Frankenstein 90
de Alain Jessua (France)
Avec Eddy
Mitchell, Jean Rochefort, Fiona Gélin, Herma Vos, Ged Marlon, Anna Gaylor,
Serge Marquand, Dirk Altevogt
Alain
Jessua a toujours flirté de près ou de loin avec le fantastique et la
science-fiction, comme en témoignent Traitement de Choc, Les Chiens ou Paradis pour Tous. Le voir s’investir
dans une relecture du thème de Frankenstein procédait donc presque d’une
continuité logique. Mais le réalisateur a pris le parti du pastiche, et depuis
Mel Brooks la barre a été placé particulièrement haut. Comme on pouvait le
craindre, Frankenstein 90
n’atteint pas vraiment ses objectifs, malgré quelques choix artistiques
judicieux et surtout un casting franchement séduisant.
Le docteur Victor
Frankenstein (Jean Rochefort !) fabrique une créature d'autant plus
perfectionnée qu'il a inséré dans son cerveau un microprocesseur. Mais hélas,
bien qu'assez sexy, le nouveau monstre (Eddy Mitchell !!) ne peut
s'empêcher de tuer quelques personnes par-ci, par-là.
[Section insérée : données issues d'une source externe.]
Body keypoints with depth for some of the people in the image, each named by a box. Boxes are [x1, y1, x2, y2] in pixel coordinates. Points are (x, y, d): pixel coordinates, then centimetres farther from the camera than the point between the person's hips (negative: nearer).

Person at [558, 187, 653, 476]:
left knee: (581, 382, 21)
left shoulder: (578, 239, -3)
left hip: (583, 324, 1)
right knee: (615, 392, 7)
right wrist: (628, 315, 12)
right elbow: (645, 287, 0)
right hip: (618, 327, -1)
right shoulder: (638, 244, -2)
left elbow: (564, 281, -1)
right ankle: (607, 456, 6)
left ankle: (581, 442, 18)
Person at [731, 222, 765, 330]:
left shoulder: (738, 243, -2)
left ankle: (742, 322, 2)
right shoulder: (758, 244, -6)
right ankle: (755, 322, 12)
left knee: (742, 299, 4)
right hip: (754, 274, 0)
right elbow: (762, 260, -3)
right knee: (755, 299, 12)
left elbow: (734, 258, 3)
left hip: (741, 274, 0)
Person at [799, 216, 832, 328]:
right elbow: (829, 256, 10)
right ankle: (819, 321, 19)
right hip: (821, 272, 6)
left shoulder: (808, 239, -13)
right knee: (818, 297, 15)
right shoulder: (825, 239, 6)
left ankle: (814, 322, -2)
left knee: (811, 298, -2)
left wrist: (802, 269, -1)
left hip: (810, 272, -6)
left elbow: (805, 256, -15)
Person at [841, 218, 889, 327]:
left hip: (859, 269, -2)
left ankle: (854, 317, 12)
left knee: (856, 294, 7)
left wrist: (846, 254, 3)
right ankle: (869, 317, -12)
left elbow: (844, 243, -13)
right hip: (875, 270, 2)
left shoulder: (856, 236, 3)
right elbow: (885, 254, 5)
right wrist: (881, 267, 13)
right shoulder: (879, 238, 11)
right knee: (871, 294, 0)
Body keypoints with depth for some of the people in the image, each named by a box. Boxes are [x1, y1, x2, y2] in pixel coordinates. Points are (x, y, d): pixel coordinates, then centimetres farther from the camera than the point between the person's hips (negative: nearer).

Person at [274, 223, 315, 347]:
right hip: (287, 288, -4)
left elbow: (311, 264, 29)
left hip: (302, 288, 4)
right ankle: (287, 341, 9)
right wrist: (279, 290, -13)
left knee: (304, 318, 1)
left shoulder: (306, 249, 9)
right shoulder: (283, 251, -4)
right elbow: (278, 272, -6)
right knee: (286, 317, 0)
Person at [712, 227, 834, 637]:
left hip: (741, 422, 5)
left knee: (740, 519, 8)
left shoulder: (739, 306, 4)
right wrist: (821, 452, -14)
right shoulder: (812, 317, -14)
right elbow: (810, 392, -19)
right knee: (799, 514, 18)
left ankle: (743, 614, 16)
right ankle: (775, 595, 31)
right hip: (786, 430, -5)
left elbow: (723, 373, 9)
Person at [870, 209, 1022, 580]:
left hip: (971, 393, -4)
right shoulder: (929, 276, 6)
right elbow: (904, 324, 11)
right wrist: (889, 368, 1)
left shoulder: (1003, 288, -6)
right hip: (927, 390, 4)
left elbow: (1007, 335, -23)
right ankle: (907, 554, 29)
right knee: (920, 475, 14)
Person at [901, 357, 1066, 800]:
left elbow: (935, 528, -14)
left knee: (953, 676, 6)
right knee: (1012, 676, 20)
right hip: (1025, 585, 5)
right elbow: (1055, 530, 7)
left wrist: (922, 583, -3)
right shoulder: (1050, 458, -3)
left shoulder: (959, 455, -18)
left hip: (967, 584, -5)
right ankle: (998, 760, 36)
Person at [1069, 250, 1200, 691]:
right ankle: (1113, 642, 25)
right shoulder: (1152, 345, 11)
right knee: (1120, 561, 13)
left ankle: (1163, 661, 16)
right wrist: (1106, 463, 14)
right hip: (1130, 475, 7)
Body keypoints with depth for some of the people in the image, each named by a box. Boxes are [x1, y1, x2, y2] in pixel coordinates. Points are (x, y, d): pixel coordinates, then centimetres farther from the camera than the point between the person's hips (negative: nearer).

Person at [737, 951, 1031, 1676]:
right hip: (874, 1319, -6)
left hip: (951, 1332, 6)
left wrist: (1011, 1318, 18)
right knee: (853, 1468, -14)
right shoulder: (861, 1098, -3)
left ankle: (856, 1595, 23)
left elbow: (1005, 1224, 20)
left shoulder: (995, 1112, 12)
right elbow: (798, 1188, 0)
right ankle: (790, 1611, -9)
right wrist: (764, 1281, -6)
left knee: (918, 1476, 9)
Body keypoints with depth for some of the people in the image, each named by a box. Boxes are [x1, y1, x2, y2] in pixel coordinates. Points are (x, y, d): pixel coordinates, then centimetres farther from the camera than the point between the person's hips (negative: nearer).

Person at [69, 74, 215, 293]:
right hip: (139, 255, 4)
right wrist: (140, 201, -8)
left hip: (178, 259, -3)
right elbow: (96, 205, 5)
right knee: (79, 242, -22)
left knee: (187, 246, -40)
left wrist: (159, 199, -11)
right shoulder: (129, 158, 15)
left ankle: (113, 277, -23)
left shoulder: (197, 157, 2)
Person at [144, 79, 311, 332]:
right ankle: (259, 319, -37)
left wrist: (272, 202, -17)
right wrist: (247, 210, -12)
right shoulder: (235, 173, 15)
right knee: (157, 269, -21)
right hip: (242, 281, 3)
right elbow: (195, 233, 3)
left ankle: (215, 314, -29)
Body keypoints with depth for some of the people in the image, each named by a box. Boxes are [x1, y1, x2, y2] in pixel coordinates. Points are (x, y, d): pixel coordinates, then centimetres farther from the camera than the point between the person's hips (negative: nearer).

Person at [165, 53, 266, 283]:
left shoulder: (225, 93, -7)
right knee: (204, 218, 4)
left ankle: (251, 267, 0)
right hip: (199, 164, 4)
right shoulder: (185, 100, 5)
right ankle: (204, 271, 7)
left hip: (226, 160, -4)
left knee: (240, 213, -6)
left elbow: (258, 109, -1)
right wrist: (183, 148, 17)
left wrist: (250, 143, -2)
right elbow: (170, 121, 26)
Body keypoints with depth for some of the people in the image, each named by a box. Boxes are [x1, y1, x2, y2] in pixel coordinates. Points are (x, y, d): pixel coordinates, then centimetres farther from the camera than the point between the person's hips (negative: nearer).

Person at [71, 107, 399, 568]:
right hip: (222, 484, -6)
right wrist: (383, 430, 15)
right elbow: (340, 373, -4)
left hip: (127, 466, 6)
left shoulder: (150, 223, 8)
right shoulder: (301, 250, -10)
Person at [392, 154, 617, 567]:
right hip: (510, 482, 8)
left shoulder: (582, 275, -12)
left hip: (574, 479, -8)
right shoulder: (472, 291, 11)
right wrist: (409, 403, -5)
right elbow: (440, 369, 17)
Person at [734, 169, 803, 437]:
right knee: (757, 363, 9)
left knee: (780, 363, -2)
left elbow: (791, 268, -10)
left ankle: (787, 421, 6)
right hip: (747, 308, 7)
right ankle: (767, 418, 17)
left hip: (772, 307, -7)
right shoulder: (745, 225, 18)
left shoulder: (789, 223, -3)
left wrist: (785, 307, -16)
Pour éviter des ennuis à
son maître, il prend la fuite, bientôt rejoint par Elizabeth (Fiona Gélin), la
propre fiancée et assistante du professeur Frankenstein, qui n'a pu résister à
l'attrait irrésistible de l'étrange créature, ayant troqué les bottes
orthopédiques et la bure élimée de Boris Karloff contre un jean et un sweat
shirt plus adaptés au look du sympathique rocker français. Afin d'assouvir la
sexualité délirante du monstre, le professeur construit alors une femelle… dont
il tombe lui-même éperdument amoureux.
Le titre du film, qui anticipe
légèrement sur les années 90, évoque celui de Frankenstein 70 réalisé en 1958. Cette similitude dans les
appellations n'est pas tout à fait innocente, dans la mesure où les deux films
mâtinent le thème du docteur Frankenstein d'un peu de science-fiction
futuriste, l'énergie atomique du premier film ayant ici cédé le pas aux
circuits intégrés électroniques. Cela dit, la ressemblance avec la série B
horrifique d’Howard Koch s'arrête là. Malgré ses affinités manifestes avec le genre fantastique, Alain Jessua ne l'aborde ici que timidement, maladroitement, sans conviction apparente. Et la qualité de Frankenstein
90 s'en ressent. Contrairement au magistral Frankenstein Junior de Mel Brooks, cette comédie pataude ne rend
pas un hommage parodique au mythe mais le détourne simplement pour accumuler des gags et des quiproquos vaudevillesques.
Pourtant, l'idée d'Eddy
Mitchell en monstre et du brillant Jean Rochefort en baron Frankenstein était
réjouissante, et les maquillages de Reiko Kruk et Dominique Colladant (qui
avaient donné à Klaus Kinski la tête de Max Schreck dans Nosferatu Fantôme de la Nuit) sont très réussis, presque trop par
rapport au niveau général du film. Ils nous gratifient d'un Eddy-Franck
subtilement balafré, d'un ancêtre du monstre aux allures karloffiennes, et
d'androïdes au front démesuré qui se liquéfient de fort impressionnante
manière. « La prothèse est toujours
préférable au masque entier », nous explique Reiko Kruk à propos du
maquillage de Mitchell. « Car sous
le masque, le jeu du comédien s’efface complètement. La prothèse, au contraire,
permet de mêler la présence de l’acteur avec une force venue d’ailleurs » (1).
L'affiche du film cultivait la célèbre confusion entre le monstre et son
créateur, annonçant Jean Rochefort dans le rôle de « Victor » et Eddy
Mitchell dans celui de « Frankenstein ».
(1) Propos recueillis par votre serviteur.
(1) Propos recueillis par votre serviteur.